Using the material below, work out how many lines contain "front". Only the number is wanted.

---------- Data

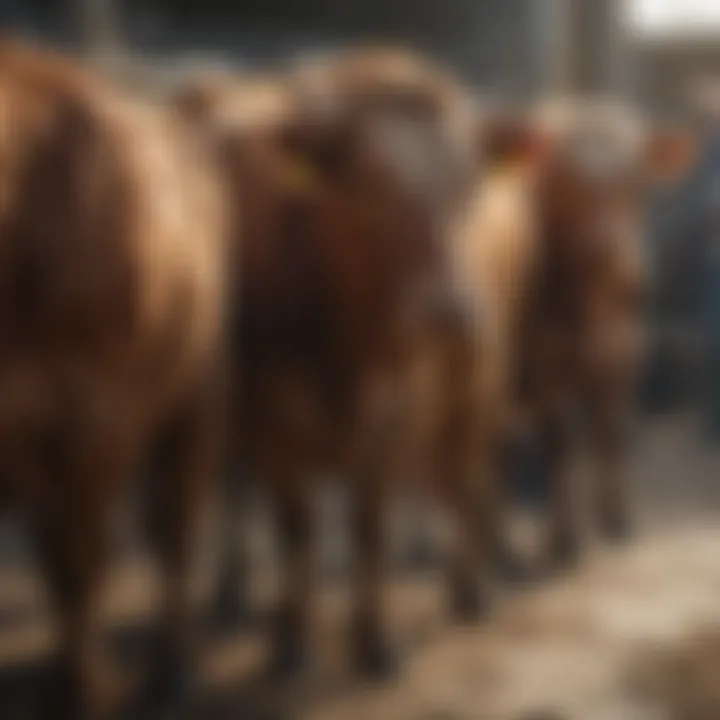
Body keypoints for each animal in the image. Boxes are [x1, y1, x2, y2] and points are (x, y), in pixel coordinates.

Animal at [0, 40, 229, 720]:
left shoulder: (92, 418)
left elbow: (76, 564)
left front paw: (77, 693)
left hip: (194, 392)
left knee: (172, 523)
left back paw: (172, 667)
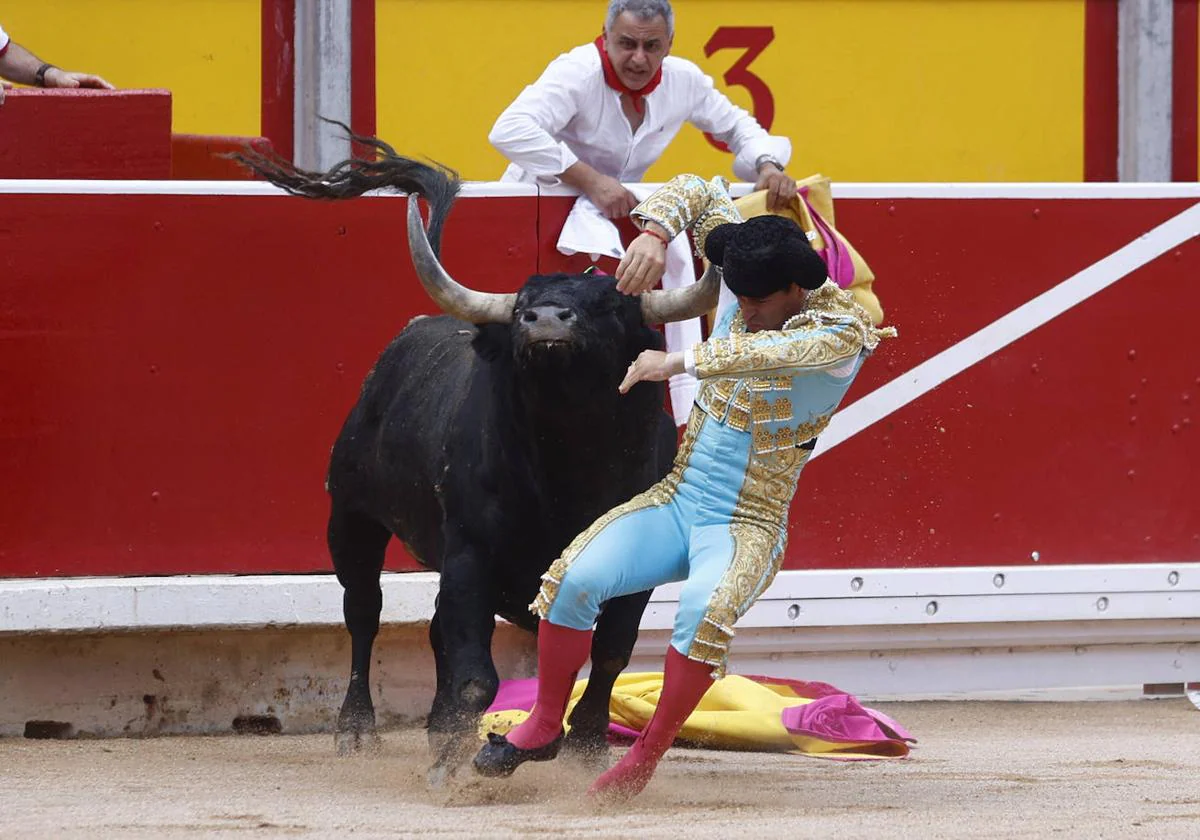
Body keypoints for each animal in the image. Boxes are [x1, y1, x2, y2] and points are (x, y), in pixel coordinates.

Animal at [238, 136, 715, 782]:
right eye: (522, 307)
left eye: (607, 306)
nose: (544, 321)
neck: (568, 466)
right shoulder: (469, 555)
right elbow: (473, 675)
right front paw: (453, 757)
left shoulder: (633, 566)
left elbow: (611, 654)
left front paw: (585, 748)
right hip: (351, 519)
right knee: (364, 613)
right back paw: (358, 730)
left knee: (436, 629)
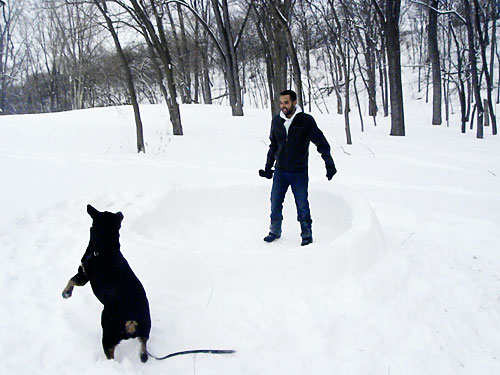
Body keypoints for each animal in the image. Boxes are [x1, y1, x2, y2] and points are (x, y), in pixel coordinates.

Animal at [61, 204, 150, 362]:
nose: (120, 212)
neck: (104, 247)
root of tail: (131, 320)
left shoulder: (83, 275)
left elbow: (71, 280)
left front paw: (66, 293)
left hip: (108, 333)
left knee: (111, 355)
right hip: (145, 332)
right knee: (143, 350)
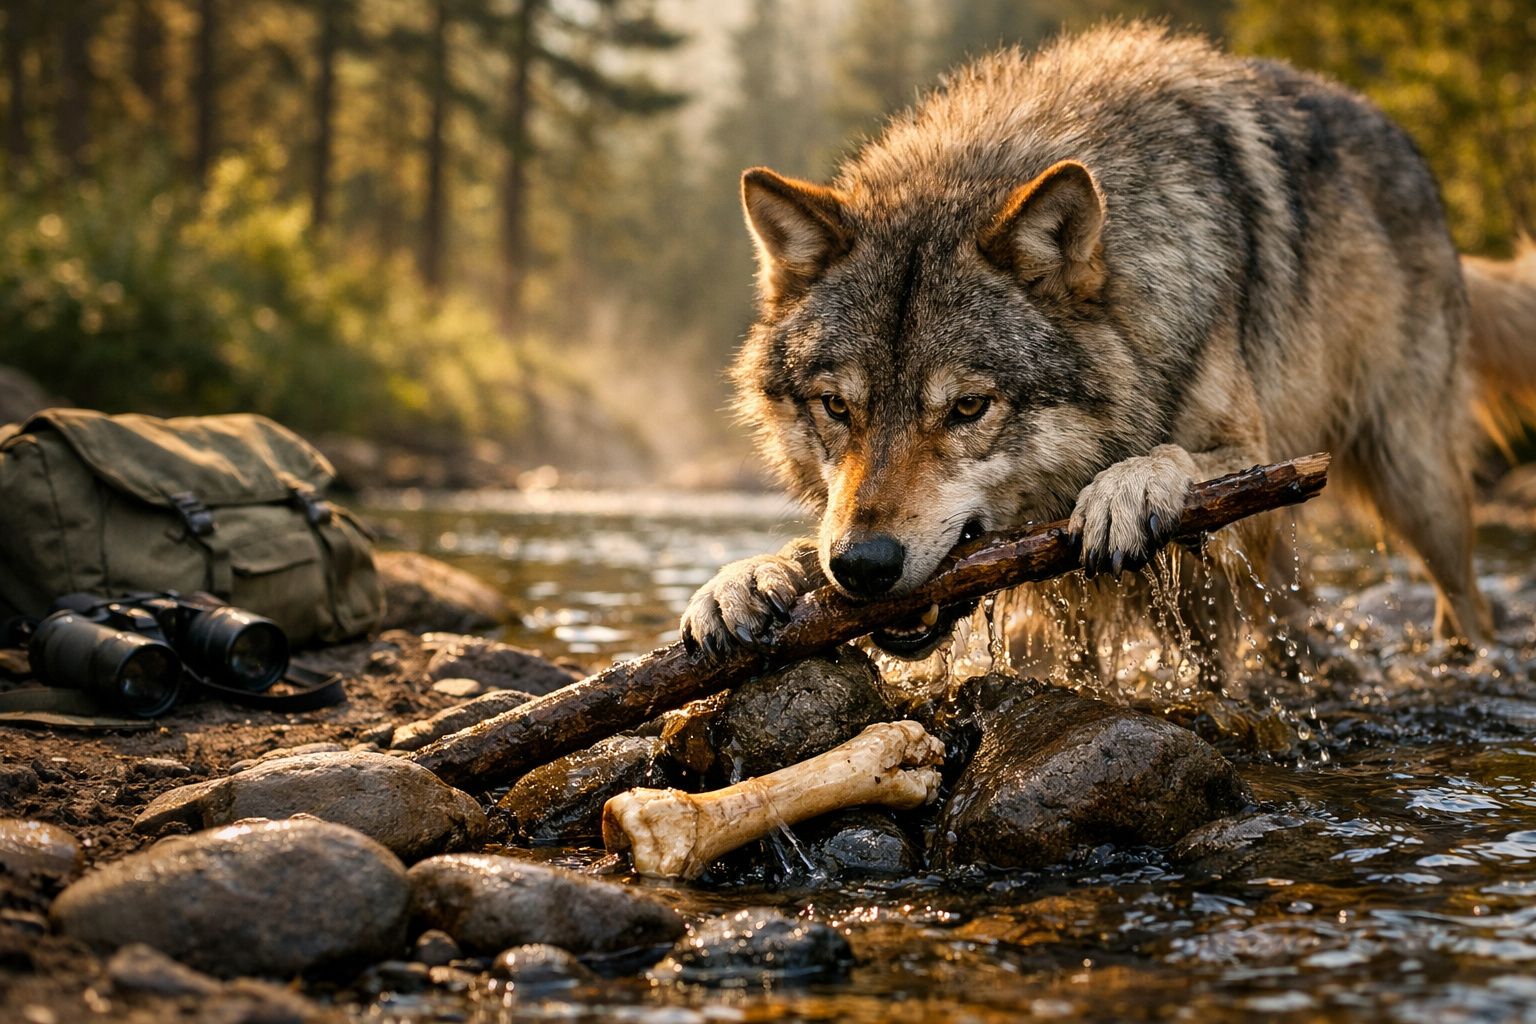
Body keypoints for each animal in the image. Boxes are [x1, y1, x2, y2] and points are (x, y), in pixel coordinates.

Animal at [681, 23, 1536, 664]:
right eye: (836, 407)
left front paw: (1130, 485)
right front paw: (747, 575)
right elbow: (804, 542)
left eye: (968, 408)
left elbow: (1178, 456)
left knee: (1464, 600)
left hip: (1414, 483)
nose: (863, 565)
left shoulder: (1260, 452)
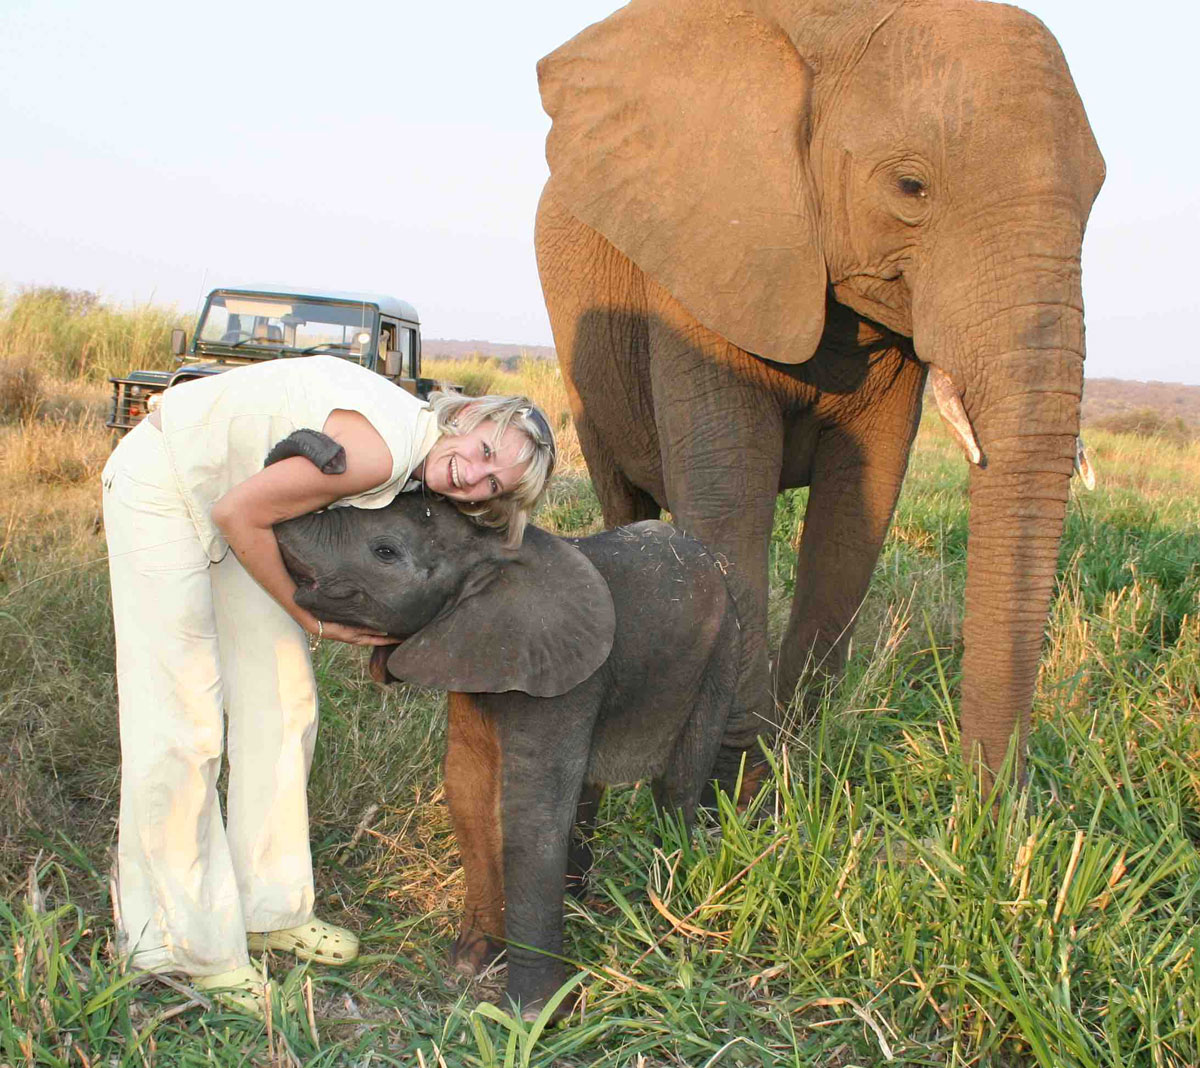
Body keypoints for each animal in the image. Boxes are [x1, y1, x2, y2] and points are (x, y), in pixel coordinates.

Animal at [273, 493, 746, 1017]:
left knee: (679, 782)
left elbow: (530, 815)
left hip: (723, 651)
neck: (494, 552)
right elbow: (468, 789)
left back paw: (664, 895)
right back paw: (577, 898)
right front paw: (470, 962)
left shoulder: (558, 675)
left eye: (385, 552)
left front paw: (532, 1015)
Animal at [534, 0, 1106, 782]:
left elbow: (862, 501)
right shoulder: (708, 251)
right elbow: (731, 490)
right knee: (626, 496)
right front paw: (735, 789)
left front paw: (801, 756)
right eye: (910, 188)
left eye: (1096, 196)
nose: (994, 801)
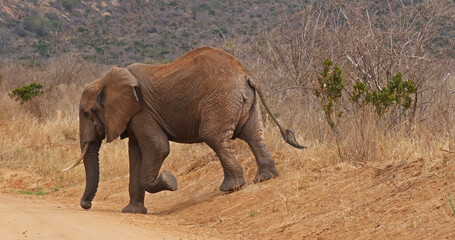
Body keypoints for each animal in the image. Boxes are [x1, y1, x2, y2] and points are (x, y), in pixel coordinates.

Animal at [63, 47, 306, 214]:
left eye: (86, 114)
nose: (86, 205)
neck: (106, 80)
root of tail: (246, 73)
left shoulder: (142, 111)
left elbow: (158, 148)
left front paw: (169, 180)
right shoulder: (134, 116)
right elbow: (136, 154)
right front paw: (132, 212)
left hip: (221, 99)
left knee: (215, 137)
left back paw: (230, 188)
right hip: (245, 101)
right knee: (253, 134)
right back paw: (265, 178)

--------------------

# Solved problem:
12